NJ Left Behind points to a Wall St Journal editorial (behind a subscription firewall) about how Obama has threatened to veto House Appropriations Chairman David Obey's plan to cut money from Race To The Top and put it into grants to districts to avoid layoffs. The very first phrase:
Rare is the occasion when President Obama challenges his party's left wing...
Gitmo, offshore drilling, public option, Afghanistan, Race To the Top, bank bailouts... oh, yeah, the left-wing pandering is just too intense.
We've sometimes criticized the details of Race to the Top, which provides education grants to reform-minded states.

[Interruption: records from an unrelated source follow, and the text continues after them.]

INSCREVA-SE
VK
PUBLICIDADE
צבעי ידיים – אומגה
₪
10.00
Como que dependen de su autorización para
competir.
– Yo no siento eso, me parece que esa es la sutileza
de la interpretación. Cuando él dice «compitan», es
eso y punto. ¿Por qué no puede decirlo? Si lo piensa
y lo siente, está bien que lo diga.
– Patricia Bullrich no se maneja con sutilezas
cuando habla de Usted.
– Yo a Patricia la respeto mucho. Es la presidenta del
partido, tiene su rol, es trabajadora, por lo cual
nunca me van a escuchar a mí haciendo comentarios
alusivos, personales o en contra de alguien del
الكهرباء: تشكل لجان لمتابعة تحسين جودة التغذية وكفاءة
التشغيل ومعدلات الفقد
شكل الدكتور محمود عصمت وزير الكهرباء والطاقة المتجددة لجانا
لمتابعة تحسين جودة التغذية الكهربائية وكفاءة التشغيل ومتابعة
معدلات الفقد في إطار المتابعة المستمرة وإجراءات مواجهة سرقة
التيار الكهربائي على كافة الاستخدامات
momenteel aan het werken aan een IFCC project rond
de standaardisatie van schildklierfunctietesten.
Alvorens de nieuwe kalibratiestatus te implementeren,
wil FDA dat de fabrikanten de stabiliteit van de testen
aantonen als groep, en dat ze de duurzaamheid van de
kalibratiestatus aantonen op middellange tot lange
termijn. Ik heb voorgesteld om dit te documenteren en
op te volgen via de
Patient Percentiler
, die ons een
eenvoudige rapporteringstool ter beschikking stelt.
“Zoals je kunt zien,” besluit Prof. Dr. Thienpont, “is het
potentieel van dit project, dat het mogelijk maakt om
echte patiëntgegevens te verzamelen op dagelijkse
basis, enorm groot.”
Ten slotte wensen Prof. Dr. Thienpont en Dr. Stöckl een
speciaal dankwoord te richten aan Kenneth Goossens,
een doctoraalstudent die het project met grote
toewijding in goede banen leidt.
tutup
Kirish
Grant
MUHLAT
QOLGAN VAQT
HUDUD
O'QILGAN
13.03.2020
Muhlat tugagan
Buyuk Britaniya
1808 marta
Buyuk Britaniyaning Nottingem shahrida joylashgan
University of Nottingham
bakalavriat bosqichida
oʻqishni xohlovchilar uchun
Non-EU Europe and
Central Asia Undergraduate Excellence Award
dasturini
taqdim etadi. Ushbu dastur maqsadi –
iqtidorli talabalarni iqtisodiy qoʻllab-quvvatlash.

But there's no doubt that the program has prodded otherwise reluctant state legislatures to allow more charter schools, among other reforms. President Obama and Secretary Duncan have also consistently promoted more charter schools and called for more teacher accountability.
Funny, because just a couple of weeks ago:
The vast majority of charter students does no better or worse than their regular public counterparts in math and reading scores (or on most of the other 35 outcomes examined). On the other hand, charter parents and students are more satisfied with their schools, and charters are more effective boosting scores of lower-income students.

The study, of course, is not without caveats (e.g., bias from limiting the sample to middle schools and “oversubscribed” charters only), and there was wide variation in charter performance.
But the thoroughness and sophistication of the methods, the inclusion of charters in multiple locations across the nation, and especially the use random assignment from charter lotteries, make this analysis among the most definitive on the topic to date...
As I've said, charters can be good fits for certain kids. But the charter mania that is sweeping the "centrist" political landscape - and that has always been part of the right-wing noise machine - is more about putting unions in their place than adopting teaching methods with proven success.

And then the WSJ gives us this:
Total education spending grew by 32% between 1999 and 2009, while K-12 enrollment has grown by less that 1% each year over the same time period.
Real dollars?!?!

Honestly, if you put that into print, wouldn't you be embarrassed? Rupert?